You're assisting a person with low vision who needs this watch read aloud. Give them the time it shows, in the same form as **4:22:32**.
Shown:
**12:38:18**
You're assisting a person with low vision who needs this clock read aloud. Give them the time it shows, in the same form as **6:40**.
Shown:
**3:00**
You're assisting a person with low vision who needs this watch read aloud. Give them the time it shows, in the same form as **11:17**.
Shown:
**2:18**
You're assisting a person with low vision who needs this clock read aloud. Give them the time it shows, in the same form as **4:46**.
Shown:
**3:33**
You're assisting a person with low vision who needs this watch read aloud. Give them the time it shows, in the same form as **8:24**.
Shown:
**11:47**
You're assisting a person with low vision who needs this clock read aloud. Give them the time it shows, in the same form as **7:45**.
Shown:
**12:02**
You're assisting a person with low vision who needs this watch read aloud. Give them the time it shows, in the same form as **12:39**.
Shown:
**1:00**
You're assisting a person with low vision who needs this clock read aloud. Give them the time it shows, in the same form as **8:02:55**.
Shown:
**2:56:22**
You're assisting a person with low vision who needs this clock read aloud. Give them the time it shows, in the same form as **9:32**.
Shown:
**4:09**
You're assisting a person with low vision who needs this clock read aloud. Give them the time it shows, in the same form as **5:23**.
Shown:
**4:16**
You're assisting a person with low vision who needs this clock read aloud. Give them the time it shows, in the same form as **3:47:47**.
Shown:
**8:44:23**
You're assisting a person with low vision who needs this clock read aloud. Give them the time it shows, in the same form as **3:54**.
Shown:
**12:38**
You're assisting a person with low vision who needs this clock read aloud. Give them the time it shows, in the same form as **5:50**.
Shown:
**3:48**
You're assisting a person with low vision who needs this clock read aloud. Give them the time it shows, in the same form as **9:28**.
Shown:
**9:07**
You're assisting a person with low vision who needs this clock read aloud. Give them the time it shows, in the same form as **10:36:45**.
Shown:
☆ ☆ ☆ ☆ ☆ ☆ ☆
Please format every line of the records above as a JSON list of strings, one string per line, leaving out blank lines.

[
  "You're assisting a person with low vision who needs this watch read aloud. Give them the time it shows, in the same form as **4:22:32**.",
  "Shown:",
  "**12:38:18**",
  "You're assisting a person with low vision who needs this clock read aloud. Give them the time it shows, in the same form as **6:40**.",
  "Shown:",
  "**3:00**",
  "You're assisting a person with low vision who needs this watch read aloud. Give them the time it shows, in the same form as **11:17**.",
  "Shown:",
  "**2:18**",
  "You're assisting a person with low vision who needs this clock read aloud. Give them the time it shows, in the same form as **4:46**.",
  "Shown:",
  "**3:33**",
  "You're assisting a person with low vision who needs this watch read aloud. Give them the time it shows, in the same form as **8:24**.",
  "Shown:",
  "**11:47**",
  "You're assisting a person with low vision who needs this clock read aloud. Give them the time it shows, in the same form as **7:45**.",
  "Shown:",
  "**12:02**",
  "You're assisting a person with low vision who needs this watch read aloud. Give them the time it shows, in the same form as **12:39**.",
  "Shown:",
  "**1:00**",
  "You're assisting a person with low vision who needs this clock read aloud. Give them the time it shows, in the same form as **8:02:55**.",
  "Shown:",
  "**2:56:22**",
  "You're assisting a person with low vision who needs this clock read aloud. Give them the time it shows, in the same form as **9:32**.",
  "Shown:",
  "**4:09**",
  "You're assisting a person with low vision who needs this clock read aloud. Give them the time it shows, in the same form as **5:23**.",
  "Shown:",
  "**4:16**",
  "You're assisting a person with low vision who needs this clock read aloud. Give them the time it shows, in the same form as **3:47:47**.",
  "Shown:",
  "**8:44:23**",
  "You're assisting a person with low vision who needs this clock read aloud. Give them the time it shows, in the same form as **3:54**.",
  "Shown:",
  "**12:38**",
  "You're assisting a person with low vision who needs this clock read aloud. Give them the time it shows, in the same form as **5:50**.",
  "Shown:",
  "**3:48**",
  "You're assisting a person with low vision who needs this clock read aloud. Give them the time it shows, in the same form as **9:28**.",
  "Shown:",
  "**9:07**",
  "You're assisting a person with low vision who needs this clock read aloud. Give them the time it shows, in the same form as **10:36:45**.",
  "Shown:"
]